Your tasks →
- a) Reproduce the passage on PSMA radioligand therapy word for word, starting at "PSMA (also known" and ending at "colon cancer [1].".
- b) Carry on the passage on PSMA radioligand therapy, picking up right after its last sentence.

Excerpted passage START

PSMA radioligand therapy:

PSMA (also known as hydrolase 1 [FOLH1]) is a type II transmembrane glycoprotein that is over-expressed in metastatic prostate cancer and the degree of PSMA expression positively correlates with tumor stage [1,2,133]. However, the ligand is not specific to the prostate gland and is expressed on other normal tissues including the normal prostate epithelium, salivary and lacrimal glands, duodenal mucosa, proximal renal tubular cells, nonmyelinated ganglia, and neuroendocrine cells in the colon crypts [1,2,133]. It is also expressed on certain neoplasms including transitional cell carcinoma, renal cell carcinoma, and colon cancer [1].

177Lu-PSMA:

177Lu has a short range medium energy beta-particle, a relatively long half-life of 6.7 days, and a low-energy gamma emission that enables RNT administration in an ambulatory setting, as well as post-treatment dosimetry [133]. Radionuclide therapy with agents such as 177Lu-labeled PSMA, although not curative, may be considered in patients who have confirmed progressive castrate resistant prostate cancer after exhaustion of approved therapies, including patients previously treated with taxane agents [2,58,95,105]. 177Lu-PSMA is a low molecular weight ligand that binds to the cell surface of prostate carcinoma cells and is transported into the cell by receptor-mediated endocytosis [114]. The 497-keV beta-energy of 177Lu corresponds to a mean and maximum tissue range of only 0.5 and 2 mm (10-50 cell diameters), respectively [58]. The agent has a long effective half-life in both skeletal and soft tissue metastases, approaching the physical half-life of 177Lu and this results in a high mean absorbed tumor dose (the maximum doses obtained in lymph node mets was 468 Gy and in bone mets 260 Gy) [127]. Other authors quote dose estimates between 1.2-47.5 Gy/GBq (mean 13.1 Gy/GBq) [76]. The red marrow dose is low (0.03 Gy/GBq) [76]. Organs at risk are the kidneys (0.5-0.7 Gy/GBQ) and the salivary or lacrimal glands (1.2-28 Gy/GBq) [76].

Treatment: Prerequisites for treatment include a history of metastatic castrate resistant prostate cancer [130]. Patients should have confirmed PSMA expression by the tumor and metastatic foci- ideally demonstrated by baseline PSMA-directed imaging (such as with 68Ga-PSMA PET/CT) and with lesion uptake greater than or equal to that of liver background activity [2,130,132] as this results an overall survival benefit in the largest cohort of patients [147]. Tumor dedifferentiation leads to loss of PSMA expression, which is typically heterogeneous [143]. In one study, fewer than 10% of patients with low or no PSMA expression at baseline were shown to have a significant response to PSMA therapy [132]. Patents should have absence of lesions that are both PSMA negative and FDG positive and dual tracer screening prior to treatment has been advocated [130,131]. FDG avid disease represents sites of aggressive disease that cannot be efficiently targeted with radioligand therapy [131]. Lesions with low PSMA expression and high glycolytic activity (PSMA negative/FDG positive) can occur in up to 30% of metastatic castrate resistant prostate cancer patients referred for PSMA-targeted therapy [132]. Liver metastases often undergo neuroendocrine trasndifferentiation and are associated with a worse overall survival rate and require dedicated treatment [143].

Excerpted passage END
Record set START

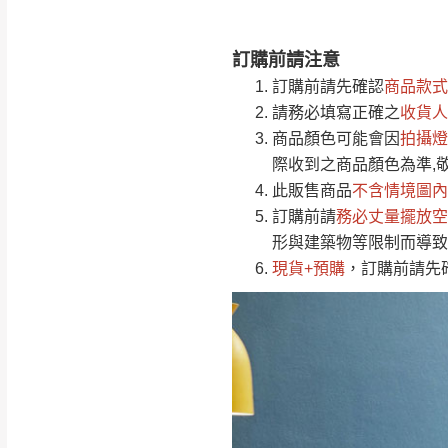
訂購前請注意
注意事項：
0
訂購前請先確認
商品款式
由於
品項繁多，
/5
請務必填寫正確之
收貨人
(0)筆
認商品是否有「
商品顏色可能會
因
拍攝燈
運送地
區
若商品價格或庫存有
際收到之商品顏色為準,
接單後二日內(不
此販售商品
不含情境圖內
訂購前請
（線上客
務必丈量擺放空
服 LIN
桃園
形與建築物等限制而導致
下單前先詢問是
現貨+預購
，訂購前請先
（洽詢方式請搜尋
運送範圍：限定北
新竹
配送範圍：
苗栗至基隆；其
台北
素，導致無法配
保護物流人員的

Record set END

Outputs for the tasks →
- a)
PSMA (also known as hydrolase 1 [FOLH1]) is a type II transmembrane glycoprotein that is over-expressed in metastatic prostate cancer and the degree of PSMA expression positively correlates with tumor stage [1,2,133]. However, the ligand is not specific to the prostate gland and is expressed on other normal tissues including the normal prostate epithelium, salivary and lacrimal glands, duodenal mucosa, proximal renal tubular cells, nonmyelinated ganglia, and neuroendocrine cells in the colon crypts [1,2,133]. It is also expressed on certain neoplasms including transitional cell carcinoma, renal cell carcinoma, and colon cancer [1].

- b)
Radiation dosimetry has shown that the SUVmean on 68Ga-PSMA imaging correlates with absorbed tumor dose [8], a higher lesion SUVmax on imaging correlates with greater likelihood of a PSA response [130], and a higher mean SUV on pretreatment imaging is predictive of longer overall survival [130], and a higher whole-body PSMA SUVmean on baseline PET is associated with better outcomes with 177Lu-PSMA therapy [147].

Patients should have a sufficient bone marrow reserve with a hemoglobin of at least 8g/dL, a white blood cell count more than 2.0 x 109/L, an absolute neutrophile count of at least 1.0 x 109/L, and a platelet count of more than 75,000, good renal and liver function (urinary tract obstruction increases the risk for excessive radiation dose to the kidneys), and no potentially myelosuppressive therapy for more than 6 weeks [2,147]. Patients should have laboratory testing within 2 weeks of planned treatment [2]. Patients should be effectively castrate for the duration of PSMA RLT and ARPIs such as abiraterone or enzalutamide can be safely continued during treatment [147]. In addition, if patients stop or start ARPIs during treatment, the PSMA response may not be reliable, as the androgen receptor controls PSA secretion from tumor cells [147].

The standard regimen consists of IV infusions of 177Lu-PSMA for 4 cycles, with an additional two cycles (5 and 6) administered to patients having evidence of a beneficial response without dose-limiting toxicity [139,147]. Most sites use a standard activity of 6.0 to7.4 GBq and an 8 week interval between treatments [2]. Results appear to be favorable and comparable with either activity regimen with similar PSA response rates [134]. Organs at risk for a critical radiation dose are the lacrimal, parotid, and salivary glands (salivary gland dose is 1.4 Gy/GBq) and kidneys (0.75 Gy/GBq) [1,2]. Ice packs for the salivary glands may be considered to reduce blood flow [2]. PSMA inhibitors such as 2-(phosphonomethyl) pentanedioic acid have been proposed to diminish renal PMSA binding [1]. In the future, treatment my be individually optimized for each patient by considering factors such as tumor burden, dosimetry, and pretreatments [144].

On ligand binding, PSMA and its bound molecule are internalized via clathrin-coated pits and subsequent endocytosis [3]. While the beta-emitting component of 177Lu is utilized for therapy, the gamma component can be used for imaging [3]. A drawback of the agent is that 50% of the administered activity is excreted within 4 hours of administration and nearly 70% by 12 hours [7].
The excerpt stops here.